- EXTRACT TO READ

Although the scale that measures the socio-economic background explains this
difference to a great extent, the adequacy of this scale in explaining this
difference remains to be discussed as there is a wide variety of groups in
PISA. There occur still two main criticisms to studies based on secondary
analyses of PISA in education, which are this scale’s lack of theoretical
background to formulate the hypotheses that they test, and the alleged lack of
comparability of this construct. Therefore, theoretically supporting the underlying
mechanisms of SES and making valid comparisons of this measure across countries
are essential requirements.
The primary
purpose of this paper was to address these criticisms by using items included
in the PISA 2015 student background questionnaire to create a SES scale based
on Bourdieu’s reproduction theory (i.e. latent variables measuring students’
economic, cultural and social capital) and to test the measurement invariance
of these constructs across PISA participating countries. In other words, this
study aimed to develop a reasonable theory-based structure from PISA existing
indicators and to examine the comparability of this theory-supported structure
across countries.
Regarding
the first criticism, we have formalized a model that consists of economic,
cultural and social capitals considering cultural reproduction theory of Pierre
Bourdieu. On the one hand, economic and cultural capital measures were selected
based on this theory and a wide range of related previous studies. WEALTH,
PARED, and HISEI indicators for economic capital and CULTPOSS, HEDRES and
number of books for cultural capital showed higher factor loadings, which is
similar to Caro et al. (2014)’s findings. On the other hand, COOPERATE,
CPSVALUE and EMOSUPS indicators showed acceptable factor loadings for social
capital. This factor, however, is a multidimensional concept that cannot be
easily measured using the available data.
Our results
showed that a construct derived from PISA’s indicators did not support
cross-cultural comparability across all countries, but just at the configural
level. However, after countries were split into more homogeneous groups (Latin
America, Asia, Europe), cross-cultural partial comparability was supported.
Rutkowski and Rutkowski (2018) have pointed out that ILSAs include
linguistically, geographically, economically, and culturally diverse
participating countries. Therefore, they suggest that well-structured
country-specific indicators should be produced rather than single indicators
for all participating countries. This way, it would be possible for each
participating country to incorporate their territorial conditions into comparable
international scales (Rutkowski and Rutkowski, 2018; Sandoval-Hernandez et al.,
2019).
The results
of this study provide solutions and recommendations that should be considered
and implemented. The analyses including all countries, do not support comparisons
across education systems when using this socio-economic status scale, as
neither the metric level of invariance nor the scalar level were reached. This
may be partly related to regional and socio-cultural factors, as well as
language as stated by Lee (2019) in her work focusing on the home possessions
scale. Although the Latin American group did not achieve the metric invariance
level, results were close to acceptable values. In both Asian and European
countries, the metric level was achieved but not at scalar invariance level.
Sandoval-Hernandez et al. (2019) have highlighted that in TERCE - a much more
regional assessment – the socio-economic background scale reached the metric
level of invariance. Our suggestion goes in line with what Rutkowski and
Rutkowski (2018) state, in that ILSAs would benefit from the “the active
involvement of countries or regions to develop and include more country or
regional options into the background questionnaire” (p.365).

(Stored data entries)
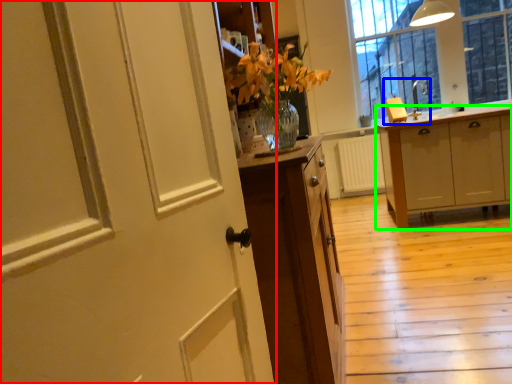
Question: Which is nearer to the door (highlighted by a red box)? sink (highlighted by a blue box) or cabinetry (highlighted by a green box).

Choices:
 (A) sink
 (B) cabinetry

Answer: (B)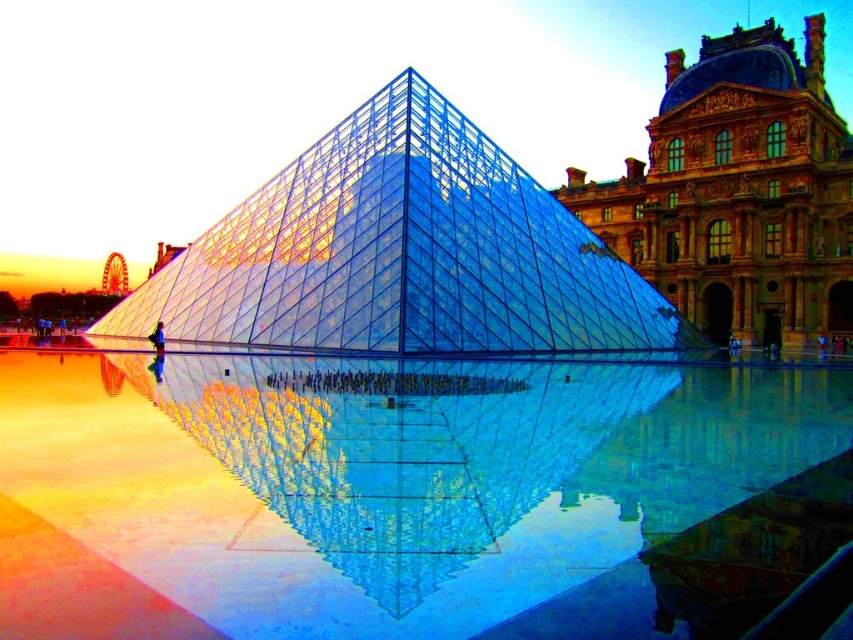
You are standing in front of the Louvre Pyramid and want to take a photo of both the transparent glass pool at center and the marble stone palace at upper right. Which object should you position lower in your camera frame to include both in the photo?

You should position the transparent glass pool at center lower in your camera frame because it is located below the marble stone palace at upper right.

- PROMPT A
Name the groups into which the countries were split, according to the passage on the SES scale.
- PROMPT B
Reproduce the part of the passage on the SES scale starting with "Our results" and going on through "comparability was supported.", changing "homogeneous" to "uniform".

- EXERCISE ANSWER A
Latin America, Asia, Europe

- EXERCISE ANSWER B
Our results
showed that a construct derived from PISA’s indicators did not support
cross-cultural comparability across all countries, but just at the configural
level. However, after countries were split into more uniform groups (Latin
America, Asia, Europe), cross-cultural partial comparability was supported.